In these two categories, there are more specific types of cancer vaccines. Each type of cancer vaccine works on the same basic idea: The vaccine, which contains tumor cells or antigens, stimulates the patient's immune system, which produces special cells that kill cancer cells and prevent relapses of the cancer. Unlike vaccines for other disease that prevent the occurrence of the disease, there isn't a vaccine in development that can prevent the onset of cancer. Cancer vaccines are used only as a treatment after the cancer has been found in a patient. Here is a list of five kinds of cancer vaccines being developed:

  • Antigen vaccines
  • Anti-idiotype vaccines
  • Dendritic cell vaccines
  • DNA vaccines
  • Tumor cell vaccines
Antigen vaccines use tumor-specific antigens -- proteins displayed on a tumor cell -- to stimulate the immune system. By injecting these antigens into the cancerous area of the patient, the immune system will produce an increased amount of antibodies or cytotoxic T lymphocytes, also known as killer T cells, to attack cancer cells that carry that specific antigen. Multiple antigens can be used in this type of vaccine to vary the immune system response.

In some instances, some antibodies, called idiotype antibodies, act as antigens, triggering an immune response similar to that described above. In this case, the immune system will produce anti-idiotype antibodies to attack the idiotypes.
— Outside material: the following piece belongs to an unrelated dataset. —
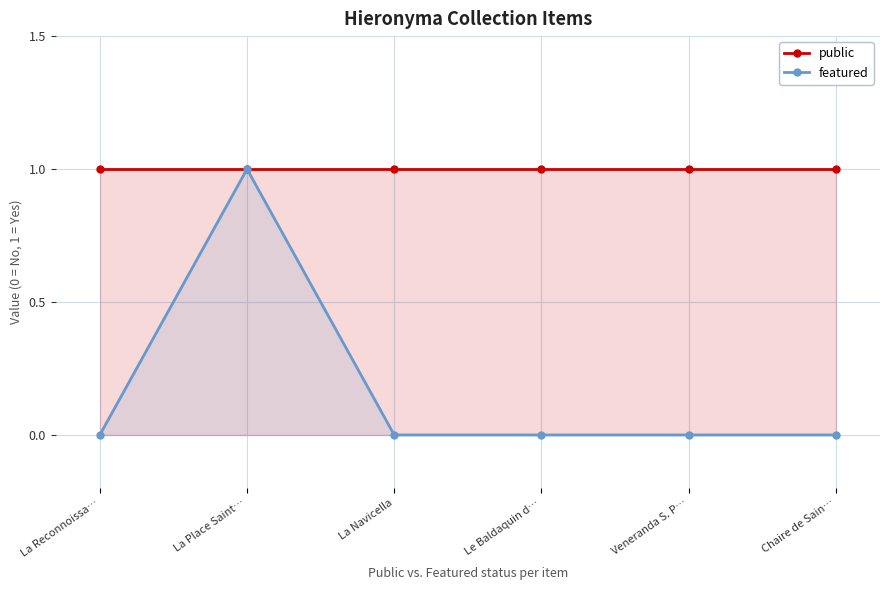

At which category is the sum across all series the highest?

La Place Saint…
Scientists have found a way to mass-produce anti-idiotype antibodies to produce a vaccine that can be injected to treat cancer.

Dendritic cells break the antigens on the cancer cell surfaces into smaller pieces. The dendritic cells then act as most-wanted posters for the immune system, displaying those antigen pieces to the killer T cells. To make a dendritic cell vaccine, scientists extract some of the patient's dendritic cells and use immune cell stimulants to reproduce large amounts of dendritic cells in the lab. These dendritic cells are then exposed to antigens from the patient's cancer cells. This combination of dendritic cells and antigens is then injected into the patient, and the dendritic cells work to program the T cells.
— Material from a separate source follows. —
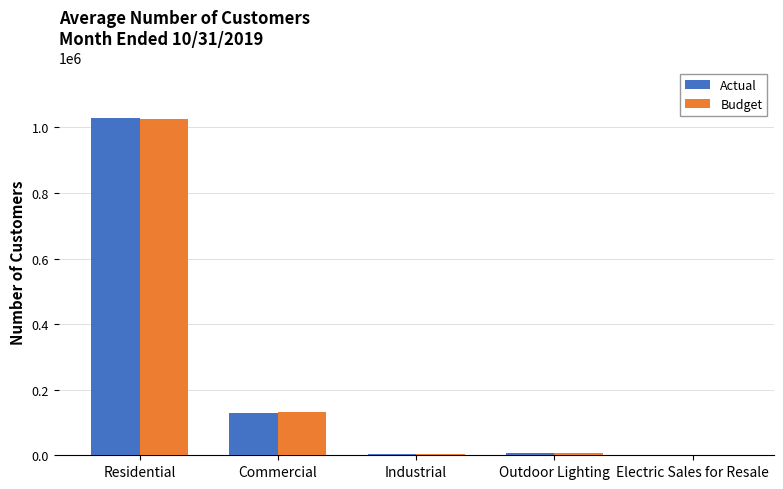

Which label corresponds to the largest value in the chart?

Residential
With recent DNA (deoxyribonucleic acid) research, scientists are finding ways to use the genetic code of proteins produced in cells to aid the immune systems fight against cancer. Bits of DNA from the patient's cells are injected into the patient, which instructs the other cells to continuously produce certain antigens. This DNA vaccine increases production of antigens, which forces the immune system to respond by producing more T cells.

Tumor cell vaccines can be produced using cancer cells from the patient or another patient. These cells are killed and injected into the patient. While the cells are dead, the antigens are still recognized by the the immune system, which responds by attacking the dead cells. The immune system will also attack the live cancer cells carrying the antigen that was displayed on the dead cells.

While scientists have had some success with each of these cancer vaccines, it is still much too early to predict when a true cancer vaccine will be developed. However, science has brought us closer than ever to being able to develop a method that could eradicate some forms of cancer in our lifetime, if not all cancer entirely.